Julie devait se faire opérer d'une hernie discale lundi, mais tout est retardé à cause du coronavirus: quand va-t-elle être prise en charge? (vidéo)

 
CORONAVIRUS
 

Julie a vu son opération d'une hernie discale reportée en raison du plan d'urgence déclenché dans les hôpitaux à cause du coronavirus. Une situation qu'elle déplore sur le plateau de C'est pas tous les jours dimanche (RTL-TVI).

Depuis samedi, tous les hôpitaux du pays ont suspendu les consultations, interventions et examens non urgents et ce pour une durée indéterminée. La mesure doit alléger la pression dans les établissements de soins de santé en raison de l'épidémie de coronavirus.

Julie, habitante de Braine-le-Comte (Hainaut) qui devait se faire opérer lundi d'une hernie discale, ne comprend pas. "Le problème, c'est que ça fait 4 mois que je souffre le martyr, je ne dors que 3-4 heures par nuit, j'ai une médication très lourde... Quand j'ai appris le report de mon opération, je me suis effondrée.
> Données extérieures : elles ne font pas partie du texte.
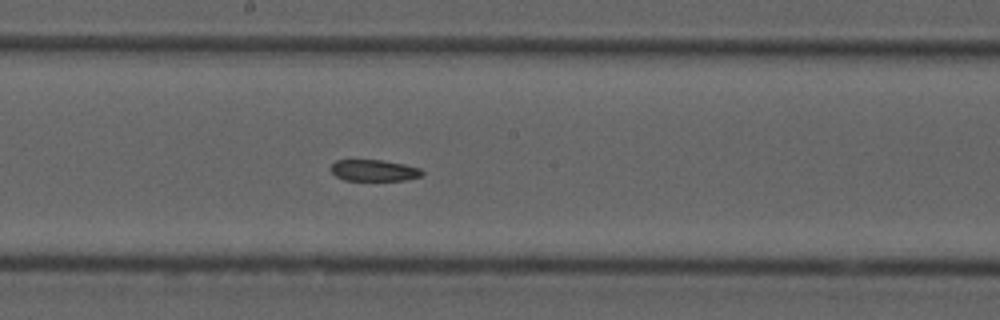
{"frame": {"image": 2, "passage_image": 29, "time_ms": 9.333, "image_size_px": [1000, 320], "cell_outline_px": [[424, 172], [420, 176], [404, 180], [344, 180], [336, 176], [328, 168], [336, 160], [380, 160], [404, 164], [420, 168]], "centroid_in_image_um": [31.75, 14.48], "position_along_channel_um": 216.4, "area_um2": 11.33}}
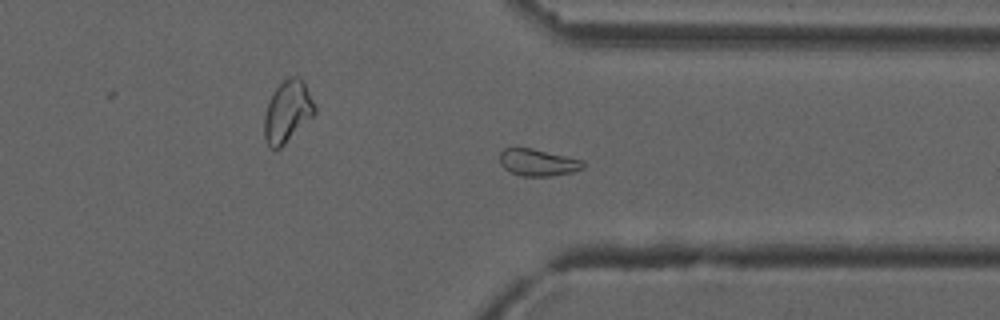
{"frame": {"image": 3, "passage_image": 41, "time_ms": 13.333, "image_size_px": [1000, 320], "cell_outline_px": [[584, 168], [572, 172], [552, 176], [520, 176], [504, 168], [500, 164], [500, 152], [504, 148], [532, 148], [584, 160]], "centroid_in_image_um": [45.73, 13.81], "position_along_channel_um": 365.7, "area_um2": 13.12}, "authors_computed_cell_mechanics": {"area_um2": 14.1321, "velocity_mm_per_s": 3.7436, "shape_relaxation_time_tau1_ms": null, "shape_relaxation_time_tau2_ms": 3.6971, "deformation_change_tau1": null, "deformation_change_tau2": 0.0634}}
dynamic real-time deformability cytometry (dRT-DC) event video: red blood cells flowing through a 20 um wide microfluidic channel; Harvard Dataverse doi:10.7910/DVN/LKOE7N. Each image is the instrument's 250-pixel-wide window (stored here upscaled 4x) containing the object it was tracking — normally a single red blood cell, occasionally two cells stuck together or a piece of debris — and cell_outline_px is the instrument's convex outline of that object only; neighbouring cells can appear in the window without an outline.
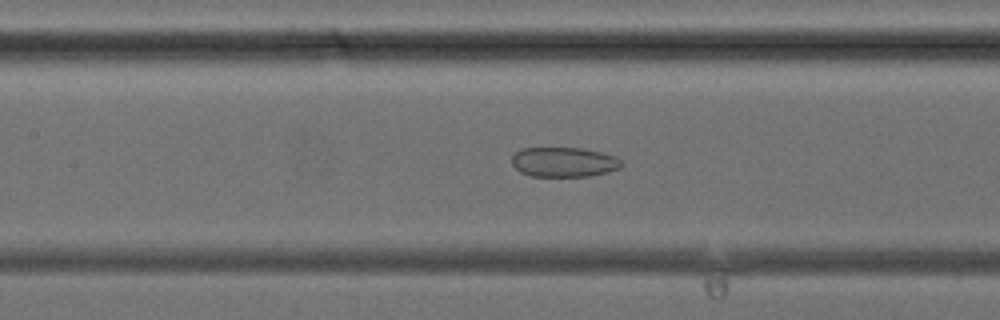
{"species": "common noctule bat (a hibernating species)", "species_latin": "Nyctalus noctula", "temperature_condition": "cold", "stored_images_in_passage": 41, "camera_frame_rate_fps": 3000, "um_per_image_px": 0.085, "animal": {"sex": "female", "body_mass_g": 24.6, "forearm_length_mm": 56.2}, "frame": {"image": 1, "passage_image": 19, "time_ms": 6.0, "image_size_px": [1000, 320], "cell_outline_px": [[624, 164], [620, 168], [608, 172], [588, 176], [532, 176], [520, 172], [512, 164], [512, 156], [520, 148], [580, 148], [600, 152], [616, 156]], "centroid_in_image_um": [47.93, 13.77], "position_along_channel_um": 159.5, "area_um2": 19.02}}
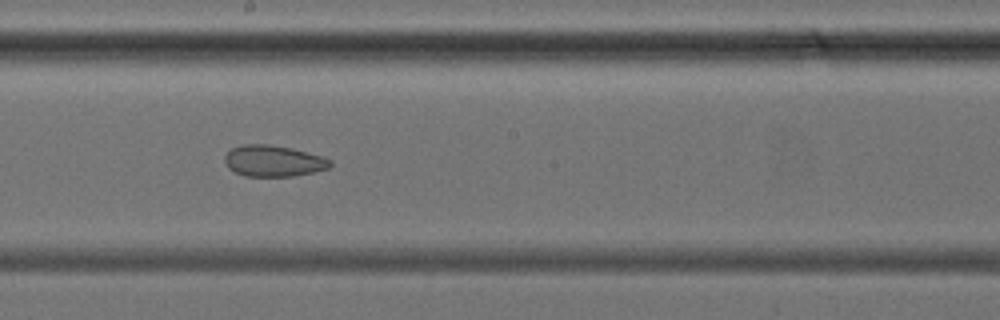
{"frame": {"image": 2, "passage_image": 23, "time_ms": 7.333, "image_size_px": [1000, 320], "cell_outline_px": [[332, 164], [328, 168], [312, 172], [292, 176], [244, 176], [228, 168], [224, 160], [224, 156], [232, 148], [244, 144], [268, 144], [292, 148], [324, 156], [332, 160]], "centroid_in_image_um": [23.25, 13.67], "position_along_channel_um": 225.0, "area_um2": 19.25}}
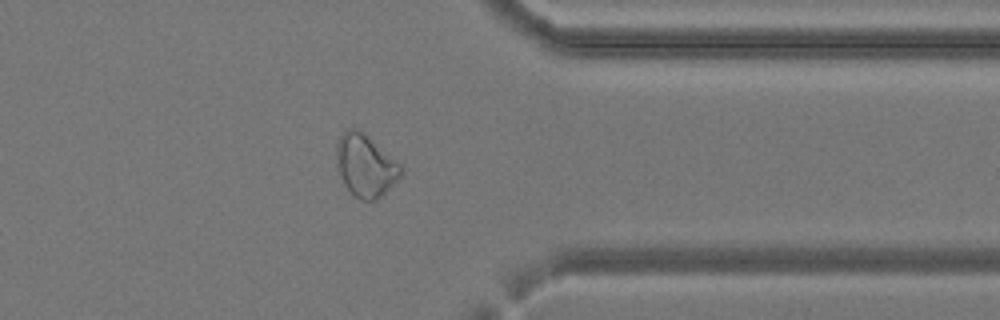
{"frame": {"image": 3, "passage_image": 33, "time_ms": 10.667, "image_size_px": [1000, 320], "cell_outline_px": [[404, 168], [400, 176], [376, 200], [360, 200], [352, 196], [344, 184], [340, 176], [336, 164], [336, 144], [340, 136], [344, 132], [352, 128], [360, 128], [400, 164]], "centroid_in_image_um": [31.03, 14.06], "position_along_channel_um": 380.4, "area_um2": 23.41}}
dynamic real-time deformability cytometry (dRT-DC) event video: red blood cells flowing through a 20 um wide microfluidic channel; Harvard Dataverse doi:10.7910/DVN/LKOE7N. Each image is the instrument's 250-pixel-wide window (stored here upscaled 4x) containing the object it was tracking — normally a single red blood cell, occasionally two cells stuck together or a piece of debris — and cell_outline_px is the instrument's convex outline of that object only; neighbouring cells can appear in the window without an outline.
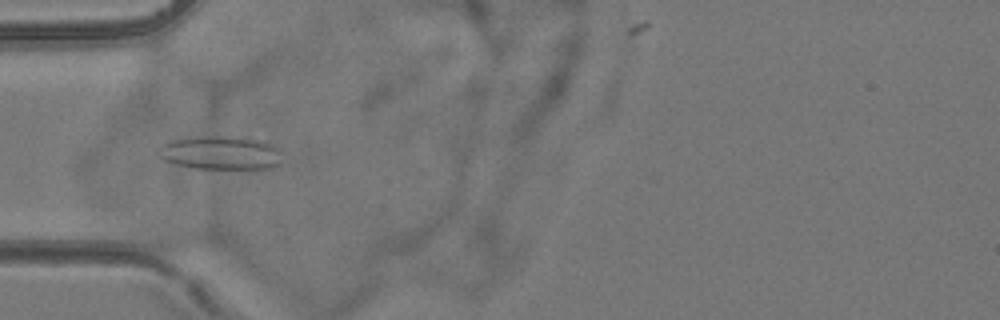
{"species": "common noctule bat (a hibernating species)", "species_latin": "Nyctalus noctula", "temperature_condition": "room temperature", "stored_images_in_passage": 3, "camera_frame_rate_fps": 3000, "um_per_image_px": 0.085, "animal": {"sex": "female", "body_mass_g": 24.6, "forearm_length_mm": 56.2}, "frame": {"image": 1, "passage_image": 3, "time_ms": 2.0, "image_size_px": [1000, 320], "cell_outline_px": [[280, 164], [268, 168], [196, 168], [164, 160], [156, 156], [156, 152], [164, 144], [172, 140], [188, 136], [244, 136], [276, 144], [280, 148]], "centroid_in_image_um": [18.77, 12.95], "position_along_channel_um": 66.2, "area_um2": 24.51}}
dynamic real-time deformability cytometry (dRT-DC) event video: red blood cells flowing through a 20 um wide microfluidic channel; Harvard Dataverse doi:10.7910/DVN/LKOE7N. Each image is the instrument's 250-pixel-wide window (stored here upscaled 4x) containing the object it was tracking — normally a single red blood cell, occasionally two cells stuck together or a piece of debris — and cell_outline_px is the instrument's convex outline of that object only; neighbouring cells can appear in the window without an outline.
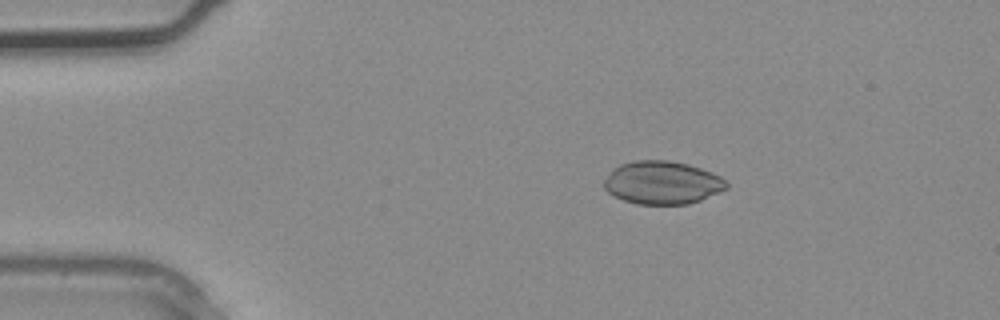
{"species": "common noctule bat (a hibernating species)", "species_latin": "Nyctalus noctula", "temperature_condition": "warm", "stored_images_in_passage": 4, "camera_frame_rate_fps": 3000, "um_per_image_px": 0.085, "animal": {"sex": "male", "body_mass_g": 20.4}, "frame": {"image": 1, "passage_image": 2, "time_ms": 0.333, "image_size_px": [1000, 320], "cell_outline_px": [[728, 188], [720, 192], [700, 200], [688, 204], [636, 204], [624, 200], [608, 192], [604, 188], [604, 180], [612, 168], [620, 164], [636, 160], [668, 160], [688, 164], [712, 172], [720, 176], [728, 184]], "centroid_in_image_um": [56.29, 15.52], "position_along_channel_um": 28.7, "area_um2": 30.75}}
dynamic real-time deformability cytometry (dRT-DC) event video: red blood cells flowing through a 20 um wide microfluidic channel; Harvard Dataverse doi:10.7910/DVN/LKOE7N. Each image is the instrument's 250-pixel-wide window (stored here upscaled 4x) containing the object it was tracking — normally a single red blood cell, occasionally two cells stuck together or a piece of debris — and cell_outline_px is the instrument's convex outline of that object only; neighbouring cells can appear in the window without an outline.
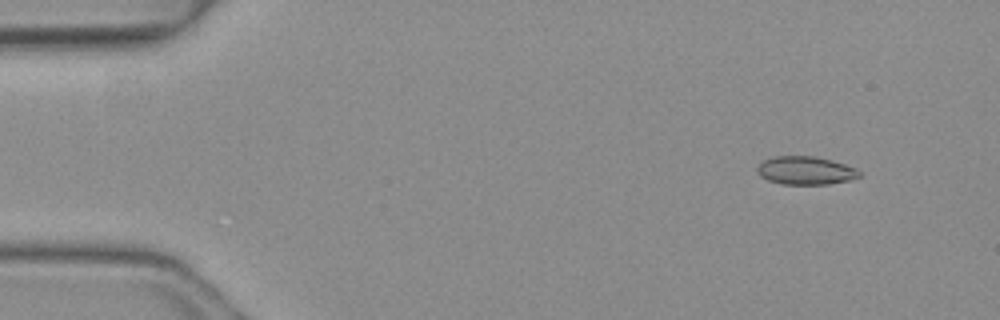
{"species": "common noctule bat (a hibernating species)", "species_latin": "Nyctalus noctula", "temperature_condition": "warm", "stored_images_in_passage": 4, "camera_frame_rate_fps": 3000, "um_per_image_px": 0.085, "animal": {"sex": "female", "body_mass_g": 19.3, "forearm_length_mm": 54.1}, "frame": {"image": 1, "passage_image": 2, "time_ms": 0.333, "image_size_px": [1000, 320], "cell_outline_px": [[860, 176], [848, 180], [828, 184], [784, 184], [768, 180], [760, 176], [756, 172], [756, 168], [764, 160], [776, 156], [812, 156], [832, 160], [856, 168], [860, 172]], "centroid_in_image_um": [68.45, 14.49], "position_along_channel_um": 16.5, "area_um2": 16.65}}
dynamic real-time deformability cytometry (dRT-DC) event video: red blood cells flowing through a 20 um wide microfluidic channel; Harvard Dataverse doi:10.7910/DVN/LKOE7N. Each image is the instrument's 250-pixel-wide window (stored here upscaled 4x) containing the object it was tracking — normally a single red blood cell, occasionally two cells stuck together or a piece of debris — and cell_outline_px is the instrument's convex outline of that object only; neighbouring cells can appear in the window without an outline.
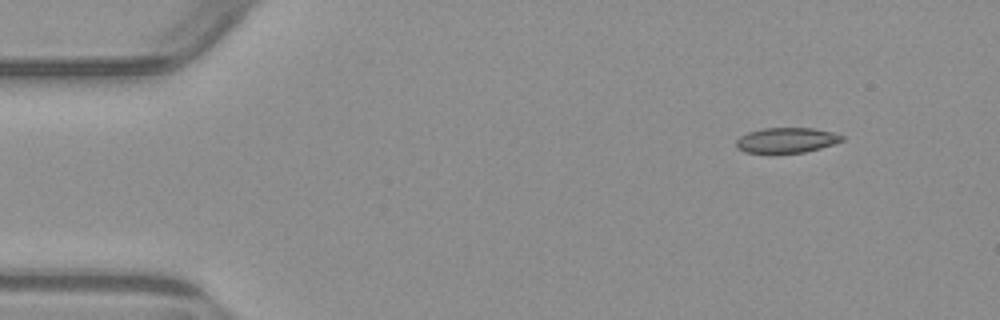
{"species": "common noctule bat (a hibernating species)", "species_latin": "Nyctalus noctula", "temperature_condition": "warm", "stored_images_in_passage": 4, "camera_frame_rate_fps": 3000, "um_per_image_px": 0.085, "animal": {"sex": "male", "body_mass_g": 23.1, "forearm_length_mm": 52.7}, "frame": {"image": 1, "passage_image": 1, "time_ms": 0.0, "image_size_px": [1000, 320], "cell_outline_px": [[844, 140], [820, 148], [804, 152], [772, 156], [744, 152], [736, 148], [736, 140], [740, 136], [748, 132], [760, 128], [812, 128], [832, 132], [844, 136]], "centroid_in_image_um": [66.77, 11.96], "position_along_channel_um": 18.2, "area_um2": 16.24}}
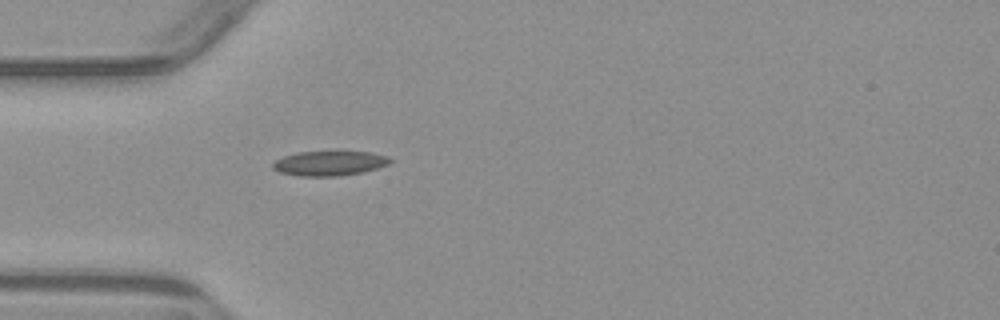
{"frame": {"image": 2, "passage_image": 4, "time_ms": 3.333, "image_size_px": [1000, 320], "cell_outline_px": [[392, 160], [388, 164], [364, 172], [340, 176], [300, 176], [280, 172], [272, 168], [272, 164], [276, 160], [284, 156], [296, 152], [336, 148], [372, 152], [388, 156]], "centroid_in_image_um": [28.03, 13.82], "position_along_channel_um": 57.0, "area_um2": 17.92}}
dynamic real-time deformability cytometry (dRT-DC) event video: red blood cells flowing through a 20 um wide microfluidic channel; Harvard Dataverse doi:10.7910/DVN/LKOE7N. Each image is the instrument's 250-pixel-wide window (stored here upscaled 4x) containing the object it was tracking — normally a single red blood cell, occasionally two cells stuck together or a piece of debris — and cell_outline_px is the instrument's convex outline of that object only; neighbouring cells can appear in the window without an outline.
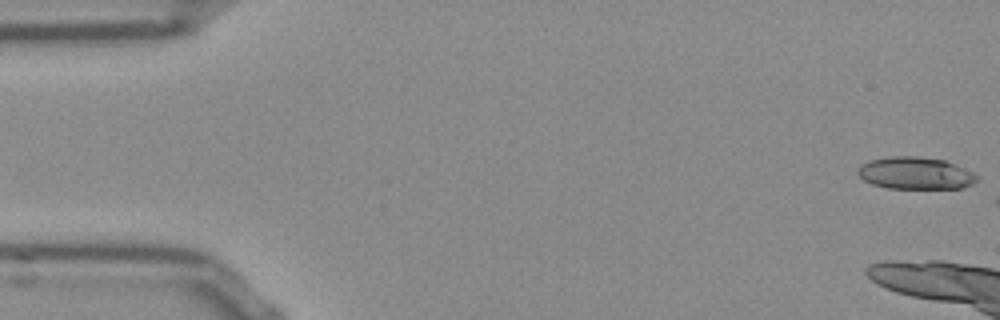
{"species": "Egyptian fruit bat (a non-hibernating species)", "species_latin": "Rousettus aegyptiacus", "temperature_condition": "room temperature", "stored_images_in_passage": 6, "camera_frame_rate_fps": 3000, "um_per_image_px": 0.085, "frame": {"image": 1, "passage_image": 1, "time_ms": 0.0, "image_size_px": [1000, 320], "cell_outline_px": [[976, 180], [972, 184], [964, 188], [888, 188], [872, 184], [864, 180], [856, 172], [856, 168], [860, 164], [868, 160], [888, 156], [920, 156], [944, 160], [956, 164], [972, 172], [976, 176]], "centroid_in_image_um": [77.76, 14.7], "position_along_channel_um": 7.2, "area_um2": 22.48}}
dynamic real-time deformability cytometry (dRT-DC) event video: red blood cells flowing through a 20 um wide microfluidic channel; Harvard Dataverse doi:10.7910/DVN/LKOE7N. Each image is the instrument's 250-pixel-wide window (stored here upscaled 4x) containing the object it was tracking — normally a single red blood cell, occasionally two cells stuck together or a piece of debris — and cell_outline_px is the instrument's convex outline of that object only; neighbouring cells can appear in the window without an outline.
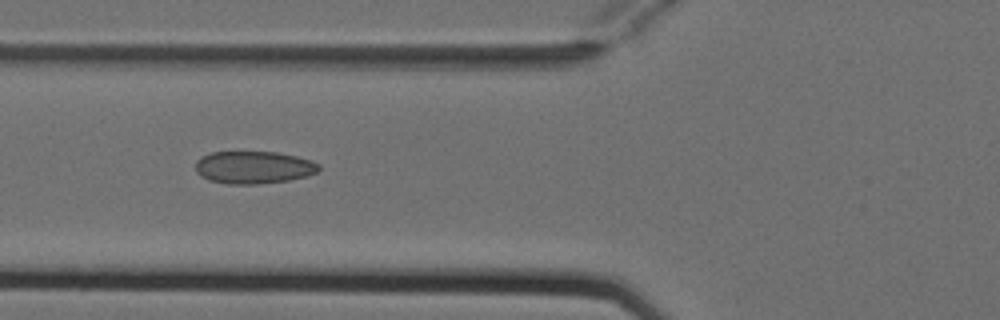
{"species": "Egyptian fruit bat (a non-hibernating species)", "species_latin": "Rousettus aegyptiacus", "temperature_condition": "cold", "stored_images_in_passage": 7, "camera_frame_rate_fps": 3000, "um_per_image_px": 0.085, "animal": {"sex": "female"}, "frame": {"image": 1, "passage_image": 5, "time_ms": 1.333, "image_size_px": [1000, 320], "cell_outline_px": [[320, 168], [316, 172], [308, 176], [288, 180], [256, 184], [228, 184], [208, 180], [200, 176], [196, 172], [196, 160], [200, 156], [212, 152], [276, 152], [296, 156], [312, 160], [320, 164]], "centroid_in_image_um": [21.54, 14.22], "position_along_channel_um": 104.3, "area_um2": 23.52}}
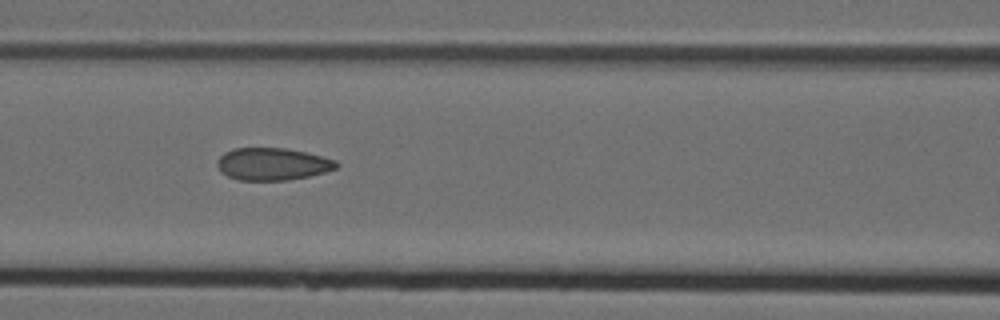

Je dois demander à mon fils de 15 ans de m'aider à m'habiller, à me déshabiller, ce n'est pas une situation de vie correcte. Pour plein d'autres choses, je suis 'handicapée'. Je ne vis plus correctement. Même si l'opération me faisait très peur, je me disais que j'allais enfin pouvoir revivre et retrouver ma jovialité. C'est un vrai coup de massue".

Hervé Deladrière, directeur Médical au sein des Hôpitaux Iris Sud, a voulu rassurer ce maman de 37 ans. "Je regrette vraiment la situation. Mais laissons le temps aux hôpitaux de se réorganiser. On va partir dans un marathon, ce n'est pas une situation qui va durer quelques jours. Les hôpitaux vont assumer les urgences telles que la douleur. La douleur est une réelle urgence. Nous nous focaliserons sur la prise en charge directe, mais nous devons assurer à elle aussi la possibilité d'avoir de bons soins. Il faut prendre un peu de patience, laisser le temps de se réorganiser et probablement qu'elle sera prise en charge".

Le mot de la fin revient à Julie, en fin de séquence: "Je comprends évidemment très bien, mais quand on a mal quelque part on devient vite égoïste...".